In this project we are creating a new viewing paradigm that will take advantage of recent and emerging methods in computer vision, virtual reality and computer graphics technology, together with the computational capabilities likely to be available on next generation machines and networks. This new paradigm will allow each viewer the ability to view the field from any arbitrary viewpoint -- from the point of view of the ball headed toward the soccer goal; or from that of the goalie defending the goal; as the quarterback dropping back to pass; or as a hitter waiting for a pitch. In this way, the viewer can observe exactly those portions of the game which most interest him, and from the viewpoint that most interests him (e.g. some fans may want to have the best view of Michael Jordan as he sails toward the basket; others may want to see the world from his point of view).
Progress Through December 1999
We have made rapid progress on a number of problems related to the goals of the Variable Viewpoint Reality project:
We have developed a number of basic algorithms for 3D reconstruction.

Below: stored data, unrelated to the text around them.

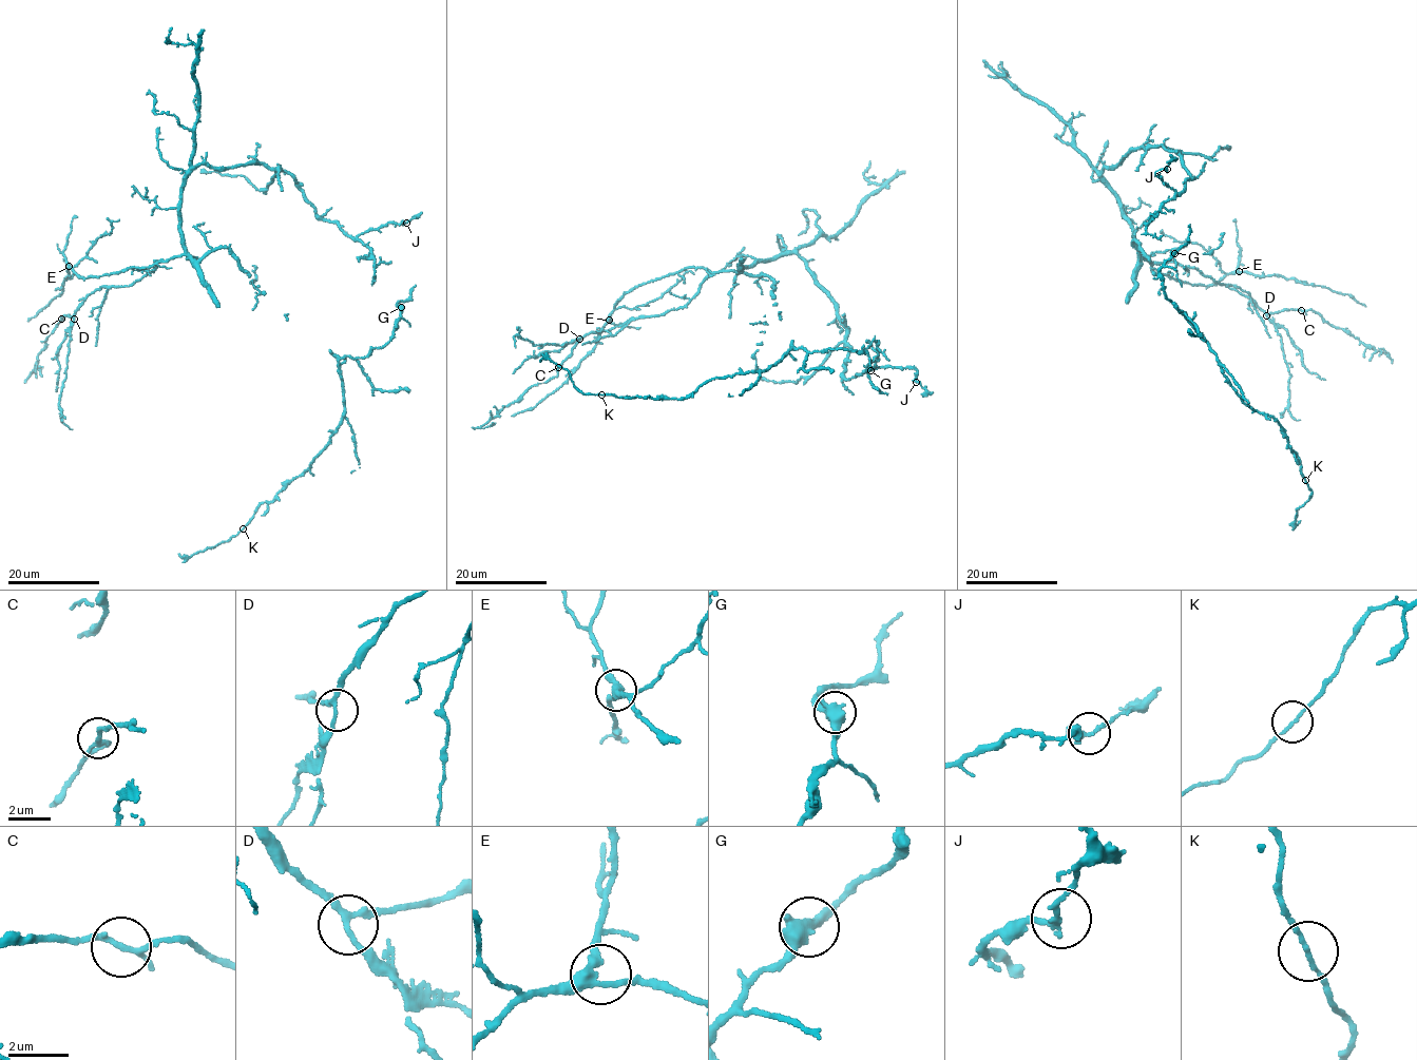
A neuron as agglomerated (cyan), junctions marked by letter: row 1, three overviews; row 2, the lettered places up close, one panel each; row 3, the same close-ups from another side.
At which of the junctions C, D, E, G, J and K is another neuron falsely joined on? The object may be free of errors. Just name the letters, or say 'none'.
K

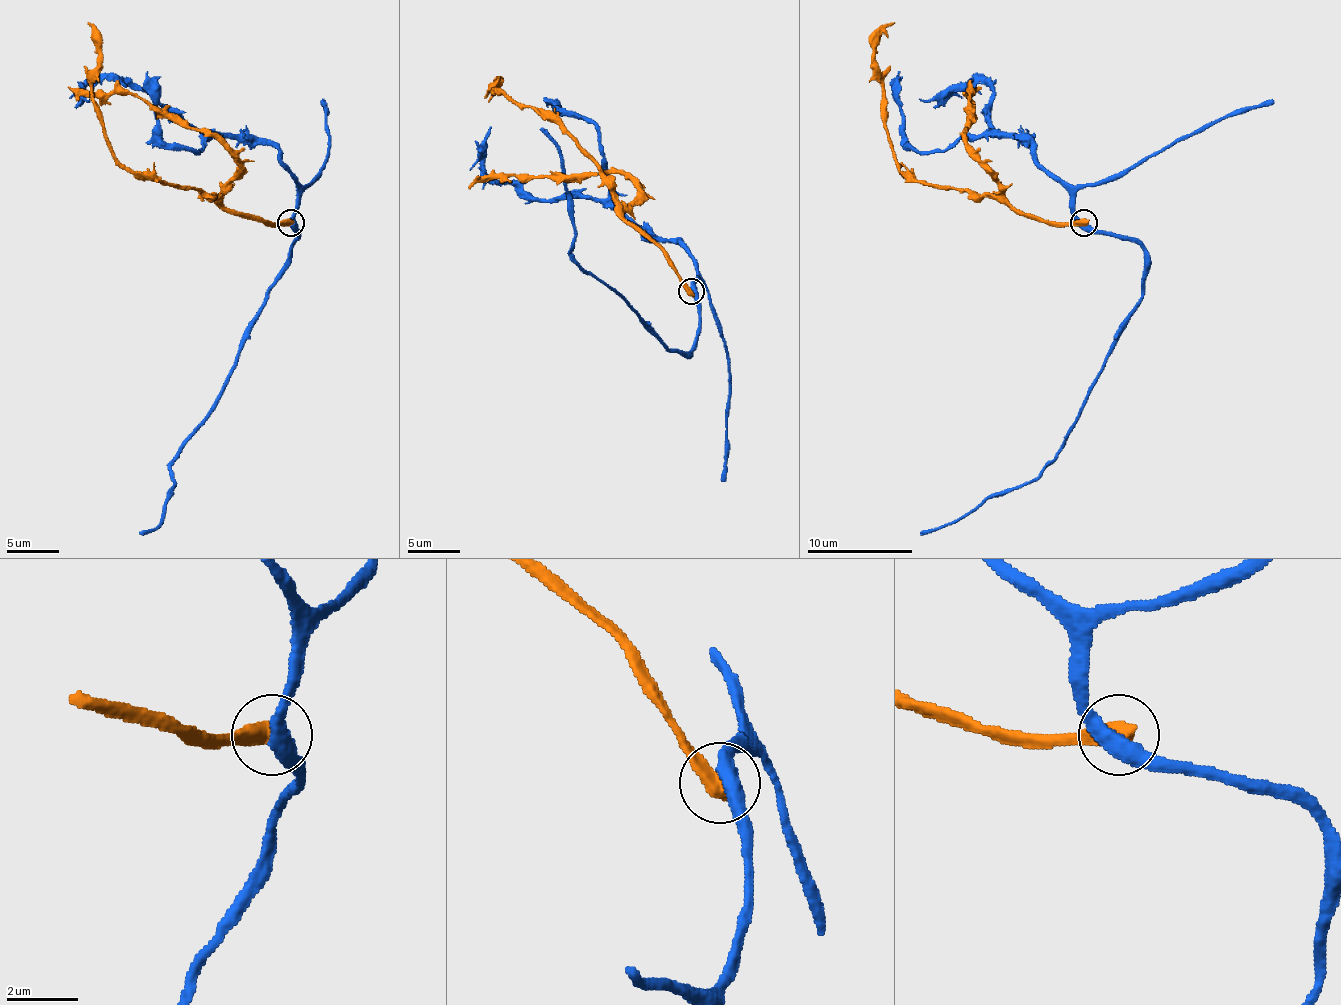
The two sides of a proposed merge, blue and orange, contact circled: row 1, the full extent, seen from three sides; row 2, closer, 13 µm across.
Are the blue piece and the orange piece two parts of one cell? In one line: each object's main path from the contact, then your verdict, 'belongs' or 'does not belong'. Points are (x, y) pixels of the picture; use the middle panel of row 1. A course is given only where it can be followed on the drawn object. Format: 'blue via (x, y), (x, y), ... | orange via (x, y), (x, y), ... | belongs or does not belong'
blue via (692, 292), (700, 307), (700, 329), (689, 352), (671, 352), (613, 289), (573, 257), (563, 160), (539, 128) | orange via (692, 292), (663, 252), (621, 213), (613, 181), (563, 128), (507, 94), (492, 89), (499, 81), (489, 102) | does not belong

One approach is designed to work in real time on many cameras. Another is a bit slower, but is designed to yield higher quality results. A third attempts to find the arm, leg and body positions of a human being from one or multiple camera views.
Each of these algorithms is in its very earliest stages. We are exploring these algorithms now: constructing implementations, testing assumptions, etc.
We have designed and setup a multiple camera systems for acquiring data in real-time. This system was designed to be flexible and to work indoors. Right now we have 12 cameras working in synchrony. We would like to setup more.
We have acquired a great deal of multi-camera data. This is allowing us to test our algorithms and to develop new ideas.
In collaboration with students working on another project we have been observing outdoor activities. This system provides coarse tracking information of multiple people and cars. The system can also recognize simple activities.
New Results since July 1999
We have developed a new algorithm for the reconstruction of 3D shapes. This algorithm addresses one of the key problems we have encountered to date
noise in the camera observations. In previous reconstruction algorithm, each camera attempts to segment the object from the background. These segments are then intersected to form a 3D shape. In some cases noise in the cameras leads to incorrect segmentation. This in turn leads to poor reconstruction. Our new algorithm explicitly models this noise and introduces a prior over shapes. The result is the Bayes optimal reconstruction which is very insensitive to noise. These results are described in a pre-print paper available from the MIT/NTT web page: http://www.ai.mit.edu/projects/ntt.
We have made significant progress on texture mapping 3D shapes. This will allow us to create much more convincing VVR displays.
- We have demonstrated the system performing real-time 3D reconstruction using 16 cameras. This system combines many of the results mentioned above.
Research Plan for the Next Six Months
Integration of new reconstruction algorithms with real-time system.
Incorporating more cameras with real-time system.
Improving tracking of multiple people.